PROBLEM DETAILS
Repeat word for word the part of the passage on money as debt between "The thing to" and "answer your question...", inclusive.

EXERCISE PASSAGE
At this point, you may be asking, "Why the hell go through all this complexity just to trade apples for deer and shoes? Isn't this more trouble than it's worth?"

The answer is because this is a vastly more efficient system than pure barter. I, as a hunter, no longer need to trade a physical deer haunch for a bushel of apples to carry over to the shoemaker in order to get shoes. You, as an apple-farmer, can hire workers before the crop is harvested, and therefore can grow more, and your workers can eat year-round instead of just getting a huge pile of apples at harvest-time to try and trade for for whatever they will need for the rest of the year.

So back to money...

The thing to remember is that all throughout, from the initial trade to this central-banking system, all of this money is debt. It is IOUs, except instead of being an IOU that says "Kancho_Ninja will give one bushel of apples to the bearer of this bond in October", it says "Anyone in town will give you anything worth one bushel of apples in trade."

The money is not an actual thing that you can eat or wear or build a house with, it's an IOU that is redeemable anywhere, for anything, from anyone. It is a promise to pay equivalent value at some time in the future, except the holder of the money can call on anybody at all to fulfill that promise-- they don't have to go back to the original promiser.

This is where it starts getting interesting, and where we can start to answer your question...

DATA SHOWN
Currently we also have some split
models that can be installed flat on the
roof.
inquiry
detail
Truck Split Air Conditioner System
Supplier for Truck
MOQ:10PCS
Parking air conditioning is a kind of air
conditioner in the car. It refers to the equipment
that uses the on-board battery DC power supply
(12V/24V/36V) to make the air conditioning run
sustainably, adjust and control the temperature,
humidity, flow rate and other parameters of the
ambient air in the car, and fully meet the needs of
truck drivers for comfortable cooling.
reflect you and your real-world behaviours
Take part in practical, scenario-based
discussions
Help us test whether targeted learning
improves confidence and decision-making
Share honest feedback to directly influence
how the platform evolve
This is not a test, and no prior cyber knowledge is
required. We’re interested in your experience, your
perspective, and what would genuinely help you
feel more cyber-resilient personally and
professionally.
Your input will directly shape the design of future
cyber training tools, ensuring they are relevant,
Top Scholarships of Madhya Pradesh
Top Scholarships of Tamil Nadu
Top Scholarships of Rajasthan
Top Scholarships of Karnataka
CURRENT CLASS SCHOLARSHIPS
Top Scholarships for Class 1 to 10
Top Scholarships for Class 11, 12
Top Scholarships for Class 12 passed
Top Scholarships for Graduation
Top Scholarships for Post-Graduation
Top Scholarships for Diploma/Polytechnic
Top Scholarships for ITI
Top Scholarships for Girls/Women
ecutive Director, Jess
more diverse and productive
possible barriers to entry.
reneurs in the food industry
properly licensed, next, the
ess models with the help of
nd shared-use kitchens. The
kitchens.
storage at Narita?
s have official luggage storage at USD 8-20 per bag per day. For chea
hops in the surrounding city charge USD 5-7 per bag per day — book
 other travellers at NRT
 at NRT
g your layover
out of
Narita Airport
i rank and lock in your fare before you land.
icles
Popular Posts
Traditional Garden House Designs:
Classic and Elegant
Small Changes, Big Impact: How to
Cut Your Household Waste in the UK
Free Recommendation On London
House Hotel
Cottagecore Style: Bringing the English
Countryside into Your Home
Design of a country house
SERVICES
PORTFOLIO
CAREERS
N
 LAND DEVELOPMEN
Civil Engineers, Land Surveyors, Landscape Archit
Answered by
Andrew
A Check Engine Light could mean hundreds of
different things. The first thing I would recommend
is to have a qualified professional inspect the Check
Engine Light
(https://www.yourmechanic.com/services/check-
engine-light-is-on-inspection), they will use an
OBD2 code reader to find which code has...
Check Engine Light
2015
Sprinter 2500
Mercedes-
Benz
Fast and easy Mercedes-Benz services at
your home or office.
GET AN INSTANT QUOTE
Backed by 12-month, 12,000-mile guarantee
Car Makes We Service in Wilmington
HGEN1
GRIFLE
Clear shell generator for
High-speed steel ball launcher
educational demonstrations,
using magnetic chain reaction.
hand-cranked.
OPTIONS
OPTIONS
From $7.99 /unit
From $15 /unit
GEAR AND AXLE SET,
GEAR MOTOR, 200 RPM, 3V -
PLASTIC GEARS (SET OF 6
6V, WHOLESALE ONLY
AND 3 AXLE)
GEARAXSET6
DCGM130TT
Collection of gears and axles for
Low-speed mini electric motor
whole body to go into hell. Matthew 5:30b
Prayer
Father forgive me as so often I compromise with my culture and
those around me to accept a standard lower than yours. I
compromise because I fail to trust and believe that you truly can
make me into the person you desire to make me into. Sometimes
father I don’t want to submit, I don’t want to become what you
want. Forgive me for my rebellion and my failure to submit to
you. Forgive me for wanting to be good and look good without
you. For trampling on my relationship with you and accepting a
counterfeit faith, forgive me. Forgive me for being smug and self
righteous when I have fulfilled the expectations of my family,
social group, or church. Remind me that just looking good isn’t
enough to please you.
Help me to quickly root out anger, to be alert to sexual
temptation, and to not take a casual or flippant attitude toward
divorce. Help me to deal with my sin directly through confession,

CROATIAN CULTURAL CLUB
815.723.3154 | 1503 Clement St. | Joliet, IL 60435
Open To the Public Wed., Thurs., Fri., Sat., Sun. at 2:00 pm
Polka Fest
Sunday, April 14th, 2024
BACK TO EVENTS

RESPONSE TO THE TASK
The thing to remember is that all throughout, from the initial trade to this central-banking system, all of this money is debt. It is IOUs, except instead of being an IOU that says "Kancho_Ninja will give one bushel of apples to the bearer of this bond in October", it says "Anyone in town will give you anything worth one bushel of apples in trade."

The money is not an actual thing that you can eat or wear or build a house with, it's an IOU that is redeemable anywhere, for anything, from anyone. It is a promise to pay equivalent value at some time in the future, except the holder of the money can call on anybody at all to fulfill that promise-- they don't have to go back to the original promiser.

This is where it starts getting interesting, and where we can start to answer your question...